The girls in my classes range in age to late teens and to early twenties, all of them have completed high school (I believe) and are continuing their education at this vocational school.  They offer training in secretarial skills, tailoring and electrical technology.  For many of these girls, it’s the stepping stone they need to get a shot at a better life. Bangalore is the “Tech Capital” of India and there    are lots of opportunities for jobs if you have the right training and the English skills.  Many of the companies are U.S.-based and good English skills are very important.  The sisters drill this in and only allow English to be spoken on the campus.

Scooter Heaven
Indeed, I am in heaven here with all the scooters I have seen.  There are lots of small cc motorcycles too.  I have seen lots of Bajaj scooters, saw my first LML-badged Vespa the other day, and I’ve even seen a few Piaggio Apes running around.  The three-wheeled Bajaj auto-rickshaws are also everywhere and I am hoping to take a ride in one in the next day or so.

The sister’s are feeding me very well.  I am eating three square meals a day and not really finding a need to snack.  Rice is served at all three meals, usually, along with two vegetable dishes and a meat dish, sometimes a soup, too.  There are also homemade tortillas (I don’t know what they call them) plus fresh fruit, much of it from their very own backyard.  I have become a fan of the fresh mangoes, even though one of the sisters keeps telling me it’s the end of the season.  Sr. Lily has taught me the best way to eat them since I’ve never really been able to figure it out back home.  They are the sweetest I have ever had!  I have been introduced to fruits such as the sweet lime, the custard apple and the jack fruit.  I also enjoy the plantains and bananas at each meal.

Every day at 4p, we have afternoon tea, which I look forward to.  The tea is really good.  I am hoping to find out how they make it before I leave so I can make it at home.

I have ventured out and found an Italian coffee shop serving Lavazza coffee (yeah, it’s not Illy, but it will do!) and had a nice coffee drink from there over the weekend.  I really want to try the street food, but fear for my stomach, so I will wait until the right opportunity arises.

Okay, yes, there are cows EVERYWHERE!  They wander freely along the street and I am surprised more of them are not hit by cars.  On Sunday, I was invited along to go visit a priest in a local hospital.  On the way, we stopped at a produce market.  I was sitting in the front seat of the car and watched a cow walking down the street, and as it was walking by a pile of mangoes, it grabbed one!  I just about died when I saw it!  The woman who was running the produce booth chased after the cow with a stick.  It walked right by my open window and I gave it a smack too.

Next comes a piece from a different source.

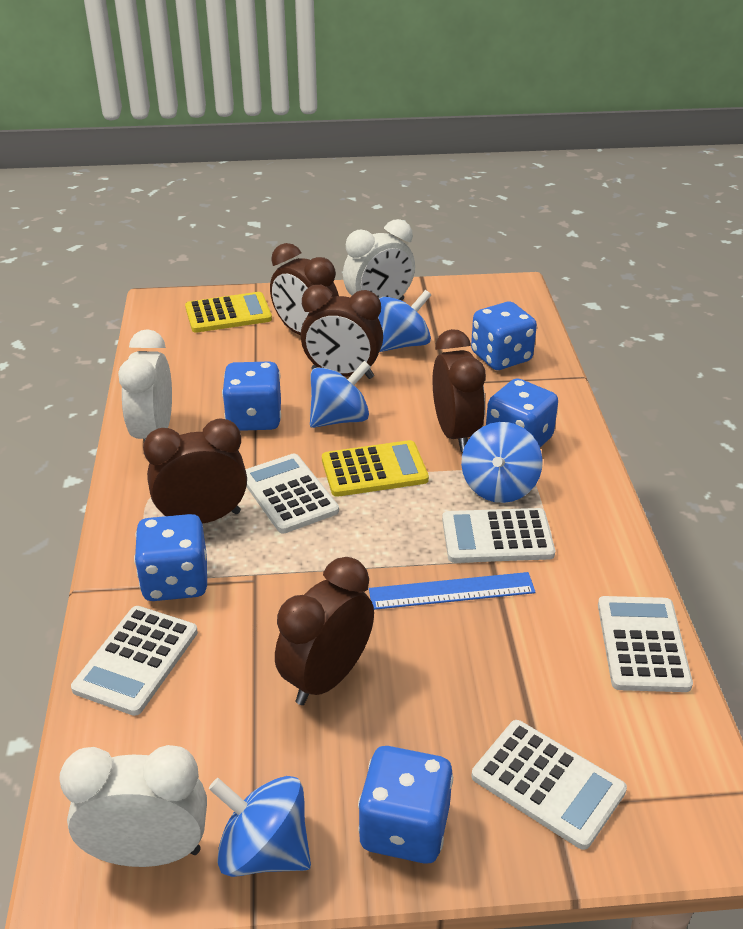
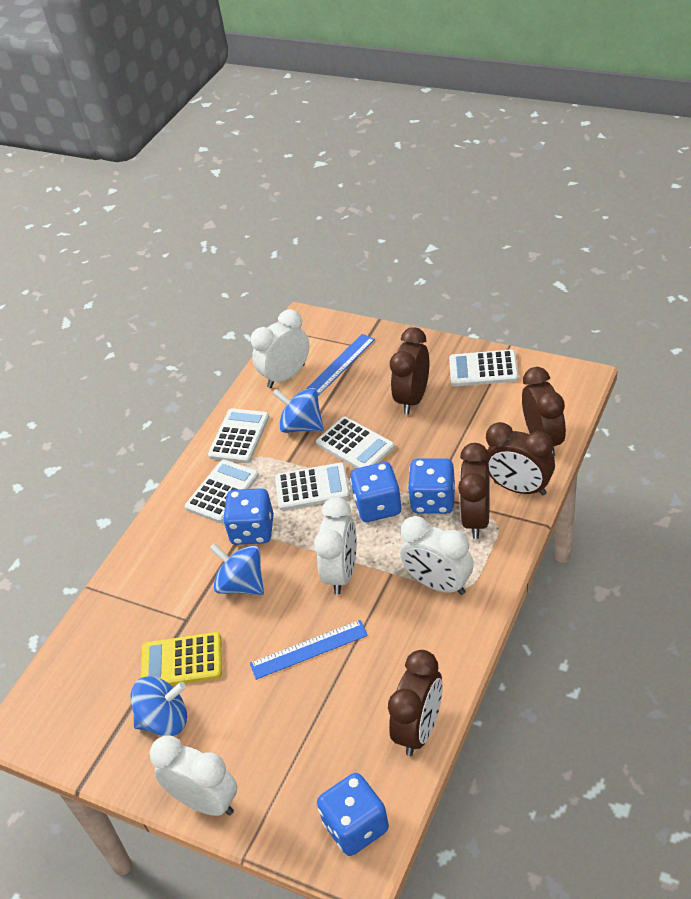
blue dice: [134,514,207,601] [222,361,281,431] [358,746,453,864] [471,302,537,370] [486,378,558,447] = 5 -> [223,488,274,545] [317,773,389,856] [350,462,402,522] [408,458,455,514] = 4
blue ruler: [369,572,536,610] = 1 -> [250,620,368,680] [305,334,375,396] = 2
blue spinning top: [209,776,311,877] [310,361,371,428] [378,290,431,352] [461,422,543,503] = 4 -> [131,676,187,736] [210,543,264,595] [273,388,324,433] = 3
white clock: [59,745,207,867] [118,329,172,442] [343,219,415,301] = 3 -> [150,735,238,816] [251,309,309,388] [314,497,357,595] [400,516,473,595] = 4
yellow calculator: [185,292,272,333] [322,440,429,497] = 2 -> [141,632,222,685] = 1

The sisters have three cows in the front yard of the compound.  I am guessing they use them for milk, but I haven’t really asked about that yet.  They also have two dogs and a cat.  The cat is hilarious.  He will sit outside the back door while we are eating and howl like mad until we bring him some table scraps!  I haven’t really played with the dogs, though one of them has kept me up late at night due to his incessant yapping.  He wants to be with people, not in his dog house and he lets the whole neighborhood know about it!

On Saturday, I was out on the porch area outside my room and I startled a rather large lizard (about 8 inches, including tail).  He went to the other side of the porch, I sat down and started working on my lesson plans for the week, occasionally glancing over at the lizard.  He was eyeing a cricket.  Very slowly, he made his way to within 4 inches of the cricket…..then he moved so fast before I knew it he had the cricket in his mouth.  He sat there for quite a while working on getting it in his mouth.  It was the most fascinating thing I have ever seen!

I haven’t seen anything too exotic, but I do have goal of seeing a monkey in India before I leave.  Sr. Lily said they might be able to take me to this nature reserve just outside of town on Sunday.  I hope so!